Eine messerscharfe Aufnahme, die Reiter mitgebracht hat, zeigt sogar Rheinhessen mit dem Rheinknie bei Mainz. Wer viel Phantasie entwickelt, kann sogar Undenheim erahnen. Die Erde wird bei einer Reisegeschwindigkeit von 28 000 Kilometern pro Stunde im 90- Minuten-Takt umrundet, alle 90 Minuten gibt es einen Sonnenaufgang, einmalig und jedes Mal wieder anders. Irgendwann ist auch die spannendste Weltraummission beendet, der beschwerliche Rückweg muss angetreten werden. Mit vier- bis fünffacher Erdbeschleunigung werden die Astronauten in die Sitze gepresst. Eine enorm hohe körperliche Belastung nach langer Präsenz in der Schwerelosigkeit. Nachdem die beiden Landedüsen ausgefahren sind, kommt die etwas holprige Landung, die einem leichten Autocrash entspricht. Und dann war auch er wieder „unten“: Thomas Reiter.

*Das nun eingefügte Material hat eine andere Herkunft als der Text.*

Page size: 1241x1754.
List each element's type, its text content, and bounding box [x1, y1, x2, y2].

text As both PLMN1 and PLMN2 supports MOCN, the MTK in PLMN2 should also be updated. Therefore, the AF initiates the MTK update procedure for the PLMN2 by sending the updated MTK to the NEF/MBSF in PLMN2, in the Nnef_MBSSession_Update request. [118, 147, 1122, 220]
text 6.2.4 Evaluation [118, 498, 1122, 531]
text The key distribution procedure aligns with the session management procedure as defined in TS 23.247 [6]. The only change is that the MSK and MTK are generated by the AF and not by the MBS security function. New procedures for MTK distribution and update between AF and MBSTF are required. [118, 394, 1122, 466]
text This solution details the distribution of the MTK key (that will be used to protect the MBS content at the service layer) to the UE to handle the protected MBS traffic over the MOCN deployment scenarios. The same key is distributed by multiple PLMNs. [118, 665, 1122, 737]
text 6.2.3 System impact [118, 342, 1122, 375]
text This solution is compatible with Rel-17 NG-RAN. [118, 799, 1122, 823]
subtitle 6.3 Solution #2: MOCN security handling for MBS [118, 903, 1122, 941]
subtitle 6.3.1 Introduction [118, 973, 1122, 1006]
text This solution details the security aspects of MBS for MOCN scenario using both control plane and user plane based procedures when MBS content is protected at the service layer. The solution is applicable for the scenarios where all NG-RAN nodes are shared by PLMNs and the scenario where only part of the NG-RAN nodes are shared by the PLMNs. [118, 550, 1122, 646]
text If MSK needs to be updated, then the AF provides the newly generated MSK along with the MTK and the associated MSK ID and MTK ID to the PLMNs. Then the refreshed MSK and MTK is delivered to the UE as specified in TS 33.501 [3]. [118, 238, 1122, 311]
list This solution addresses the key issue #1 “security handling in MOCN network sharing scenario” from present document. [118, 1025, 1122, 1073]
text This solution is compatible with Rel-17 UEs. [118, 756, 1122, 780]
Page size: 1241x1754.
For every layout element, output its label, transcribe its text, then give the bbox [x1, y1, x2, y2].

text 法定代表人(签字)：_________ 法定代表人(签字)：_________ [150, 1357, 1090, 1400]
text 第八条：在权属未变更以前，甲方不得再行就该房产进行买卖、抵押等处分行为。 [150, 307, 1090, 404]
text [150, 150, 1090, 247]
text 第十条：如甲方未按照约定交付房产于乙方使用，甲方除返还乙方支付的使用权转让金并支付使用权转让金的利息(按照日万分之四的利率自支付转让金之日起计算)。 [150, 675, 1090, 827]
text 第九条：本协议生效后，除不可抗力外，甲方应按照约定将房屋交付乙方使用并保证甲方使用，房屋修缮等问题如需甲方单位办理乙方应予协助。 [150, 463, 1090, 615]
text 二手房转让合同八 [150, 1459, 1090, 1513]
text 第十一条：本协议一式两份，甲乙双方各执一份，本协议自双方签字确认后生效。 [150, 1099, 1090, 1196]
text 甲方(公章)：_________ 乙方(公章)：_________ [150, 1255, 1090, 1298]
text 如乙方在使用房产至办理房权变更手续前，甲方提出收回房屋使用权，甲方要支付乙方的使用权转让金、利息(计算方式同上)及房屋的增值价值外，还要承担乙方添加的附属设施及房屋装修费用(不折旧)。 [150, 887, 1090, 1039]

„Und was ist mit dem Mars?“ „Gibt es dort Leben in Form von Mikroben?“ „Und wer besteigt als Erster den 27 Kilometer hohen Olympus Mons?“ Vor allem die vielen Kinder können es kaum erwarten, ihre Fragen loszuwerden und ein Autogramm von Thomas Reiter zu bekommen. „Muss man sich da oben auch jeden Tag waschen?“, will einer wissen. Die Erwachsenen schließen sich an: „Wie lange dauert nach einem Weltraumaufenthalt die Regenerationsphase auf der Erde?“ Und Thomas Reiter beantwortet alle Fragen geduldig und erschöpfend.
Fest steht: Werbung für seinen Beruf hat der Mann gemacht. Vielleicht hegt ja eines der Kinder nach der gelungenen und informativen Veranstaltung der CDU Undenheim den Wunsch, selbst einmal Astronaut zu werden. Wie Thomas Reiter, der mit elf Jahren im Juli 1969 die erste Mondlandung im Fernsehen live miterlebt hatte.